Publicado em 18/12/2015 as 12:00am
Bloqueio é desproporcional, mas WhatsApp têm de cumprir lei, diz desembargador que liberou serviço em fevereiro
"Juízes têm as melhores intenções", afirma o desembargador Alencar
O desembargador do Tribunal de Justiça do Piauí Raimundo Nonato da Costa Alencar ficou conhecido em fevereiro ao se tornar um dos magistrados que cassaram uma liminar que "desligava" o aplicativo WhatsApp no Brasil. A liminar de fevereiro punia a empresa por se recusar a fornecer o conteúdo de mensagens pessoais para um investigação policial de pedofilia.
Porém, em entrevista à BBC Brasil, o desembargador ressalta que a decisão favorável ao WhatsApp há dez meses não o impede de concordar com a argumentação inicial do juiz do Piauí Luiz de Moura Correia.
Ele apenas considerou que a suspensão nacional do serviço prejudicava, nas suas palavras, "gente que não tinha nada a ver com isso".
O desembargador criticou a recusa do WhatsApp - que ficou temporariamente suspenso entre quarta e quinta-feira - em novamente colaborar com investigações. Como alternativa a uma suspensão nacional, Alencar defende a aplicação de multas como forma de exercer pressão sobre empresas que, aos olhos da lei, obstruam o trabalho das autoridades.
Alencar pede ainda uma maior discussão sobre os entraves provocados pela descentralização legal da internet, que, na sua opinião, não são totalmente endereçados pelo Marco Civil aprovado este ano.
Confira os principais pontos da entrevista.
BBC Brasil: O senhor se surpreendeu que outro caso de "fechamento" do WhatsApp tenha surgido mesmo depois da decisão de fevereiro?
Raimundo Nonato da Costa Alencar: Não, porque compreendo os motivos que levaram tanto o juiz em Teresina quanto a juíza de São Bernardo do Campo a tomarem a decisão. Ambos não tiveram alternativa para tentar fazer com que a empresa colaborasse com as investigações de algo muito sério.
Infelizmente, a decisão foi um pouco desproporcional sob o ponto de vista jurídico porque prejudicaria pessoas que nada tinham a ver com a questão - no caso, os usuários do aplicativo no Brasil. Mas, assim como disse em fevereiro, acredito que deva haver maneiras de assegurar que a justiça chegue até os responsáveis.
BBC Brasil: Este caso seria mais um exemplo dos desafios jurídicos apresentados pelo perfil altamente globalizado das telecomunicações no século 21?
Alencar: Sim, pois no caso do WhatsApp a Justiça brasileira se vê em uma situação sob a qual os responsáveis pelo serviço não podem ser alcançados.

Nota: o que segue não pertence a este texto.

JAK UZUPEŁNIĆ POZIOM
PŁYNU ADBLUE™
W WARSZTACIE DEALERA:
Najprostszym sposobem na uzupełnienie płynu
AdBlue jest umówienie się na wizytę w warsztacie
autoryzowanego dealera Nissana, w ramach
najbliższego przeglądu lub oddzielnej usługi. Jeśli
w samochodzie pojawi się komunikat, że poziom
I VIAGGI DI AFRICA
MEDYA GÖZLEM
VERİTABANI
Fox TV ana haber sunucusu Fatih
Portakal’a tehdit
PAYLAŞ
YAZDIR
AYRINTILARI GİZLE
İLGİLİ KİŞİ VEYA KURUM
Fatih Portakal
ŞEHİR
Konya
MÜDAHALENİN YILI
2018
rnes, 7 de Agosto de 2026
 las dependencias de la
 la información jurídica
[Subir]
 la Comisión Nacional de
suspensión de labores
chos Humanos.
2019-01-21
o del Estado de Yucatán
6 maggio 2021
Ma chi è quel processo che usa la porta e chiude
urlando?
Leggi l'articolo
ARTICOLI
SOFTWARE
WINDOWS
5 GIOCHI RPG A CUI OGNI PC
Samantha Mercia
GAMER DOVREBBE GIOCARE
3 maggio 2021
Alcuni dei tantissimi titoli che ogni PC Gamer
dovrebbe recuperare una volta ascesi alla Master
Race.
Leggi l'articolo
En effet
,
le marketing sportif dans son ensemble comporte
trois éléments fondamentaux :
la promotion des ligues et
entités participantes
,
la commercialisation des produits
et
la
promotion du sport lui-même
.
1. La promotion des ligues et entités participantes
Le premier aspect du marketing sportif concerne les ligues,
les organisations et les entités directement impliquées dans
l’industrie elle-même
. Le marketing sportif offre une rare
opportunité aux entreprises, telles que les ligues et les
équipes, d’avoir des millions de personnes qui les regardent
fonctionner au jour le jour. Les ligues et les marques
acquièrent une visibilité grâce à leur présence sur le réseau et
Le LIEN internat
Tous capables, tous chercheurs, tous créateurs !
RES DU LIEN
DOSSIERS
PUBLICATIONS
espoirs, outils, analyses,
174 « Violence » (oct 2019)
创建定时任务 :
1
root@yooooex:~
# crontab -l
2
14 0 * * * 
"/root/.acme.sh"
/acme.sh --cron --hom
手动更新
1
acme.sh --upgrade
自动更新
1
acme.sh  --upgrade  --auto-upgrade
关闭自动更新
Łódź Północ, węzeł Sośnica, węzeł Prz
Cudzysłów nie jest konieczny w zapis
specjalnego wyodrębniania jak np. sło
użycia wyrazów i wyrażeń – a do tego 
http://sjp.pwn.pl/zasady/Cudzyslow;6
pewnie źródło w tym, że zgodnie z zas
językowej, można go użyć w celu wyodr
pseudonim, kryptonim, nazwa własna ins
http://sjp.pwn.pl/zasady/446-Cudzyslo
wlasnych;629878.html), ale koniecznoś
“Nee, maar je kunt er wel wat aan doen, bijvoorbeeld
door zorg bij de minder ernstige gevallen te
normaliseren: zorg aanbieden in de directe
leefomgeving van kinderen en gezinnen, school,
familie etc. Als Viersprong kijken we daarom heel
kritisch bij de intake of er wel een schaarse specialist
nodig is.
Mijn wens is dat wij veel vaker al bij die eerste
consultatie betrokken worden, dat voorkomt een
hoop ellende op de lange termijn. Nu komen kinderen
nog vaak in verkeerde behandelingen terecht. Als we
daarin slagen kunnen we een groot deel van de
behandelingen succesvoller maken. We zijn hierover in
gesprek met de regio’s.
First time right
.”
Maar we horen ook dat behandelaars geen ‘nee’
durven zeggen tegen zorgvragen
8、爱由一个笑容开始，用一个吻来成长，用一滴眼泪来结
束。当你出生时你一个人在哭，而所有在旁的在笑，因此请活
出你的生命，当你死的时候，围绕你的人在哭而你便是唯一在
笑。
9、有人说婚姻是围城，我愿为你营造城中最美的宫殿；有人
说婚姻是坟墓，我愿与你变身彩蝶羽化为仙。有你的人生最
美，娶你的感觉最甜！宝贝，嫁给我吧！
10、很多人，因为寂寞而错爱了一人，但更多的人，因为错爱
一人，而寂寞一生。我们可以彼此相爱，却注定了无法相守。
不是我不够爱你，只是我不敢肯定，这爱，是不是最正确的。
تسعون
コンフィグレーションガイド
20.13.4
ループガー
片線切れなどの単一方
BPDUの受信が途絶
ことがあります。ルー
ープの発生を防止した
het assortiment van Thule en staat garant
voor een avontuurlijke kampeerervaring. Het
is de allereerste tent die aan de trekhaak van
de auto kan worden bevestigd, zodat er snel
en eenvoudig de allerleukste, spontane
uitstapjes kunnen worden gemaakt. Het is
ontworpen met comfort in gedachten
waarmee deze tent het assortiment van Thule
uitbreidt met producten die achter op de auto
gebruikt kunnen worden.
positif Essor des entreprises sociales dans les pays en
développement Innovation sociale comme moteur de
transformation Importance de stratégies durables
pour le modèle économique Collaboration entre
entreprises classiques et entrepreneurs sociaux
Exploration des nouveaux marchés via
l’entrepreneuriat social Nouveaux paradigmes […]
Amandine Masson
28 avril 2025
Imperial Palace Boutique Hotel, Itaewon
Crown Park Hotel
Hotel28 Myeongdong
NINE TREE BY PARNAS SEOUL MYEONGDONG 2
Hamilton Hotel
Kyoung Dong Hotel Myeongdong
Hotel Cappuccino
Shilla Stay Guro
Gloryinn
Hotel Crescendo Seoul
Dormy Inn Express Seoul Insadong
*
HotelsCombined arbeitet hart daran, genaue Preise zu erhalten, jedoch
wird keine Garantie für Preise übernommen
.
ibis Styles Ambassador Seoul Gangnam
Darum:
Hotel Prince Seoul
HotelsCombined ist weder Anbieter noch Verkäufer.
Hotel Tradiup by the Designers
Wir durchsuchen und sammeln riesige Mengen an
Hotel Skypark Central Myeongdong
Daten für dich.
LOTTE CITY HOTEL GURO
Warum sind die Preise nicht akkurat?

O Marco Civil ainda não é a forma ideal de lidarmos com a complexidade de casos envolvendo a internet, por exemplo, e o judiciário às vezes se vê em situações angustiantes. Os juízes ficam de mãos atadas. Em um plano ideal, a empresa receberia uma multa exemplar se constantemente desobedecesse a determinações da justiça. No plano atual, como uma empresa estrangeira, a suspensão dos serviços acaba sendo a única decisão a tomar. Mas aí caímos na mesma situação.
BBC Brasil: O senhor concorda que este tipo de decisão pode ser interpretada como prejudicial à privacidade dos usuários e mesmo abrir precedente para tentativas de cerceamento da liberdade de expressão?
Alencar: Acredito que o judiciário brasileiro está equipado para coibir abusos e evitar exageros, embora não haja garantia alguma de que algum tipo de ação mais exagerada vá ocorrer. E tampouco creio que decisões como essa prejudiquem a imagem do judiciário. Os juízes que tomaram a decisão de suspender os serviços do WhatsApp tinham a melhor da intenções. O que esse caso ressalta é a necessidade de que diversos setores colaborem para uma solução.
BBC Brasil: Mas isso não passa a impressão de que o bloqueio seja visto apenas como uma tentativa inócua de retaliação?
Alencar: Os magistrados estão apenas fazendo seu trabalho, tentando buscar meios legais para que as autoridades realizem suas investigações. É preciso que o público entenda o que está acontecendo. As empresas de telefonia no Brasil também deveriam participar de um debate. Por que não acredito que esta situação também seja do interesse delas.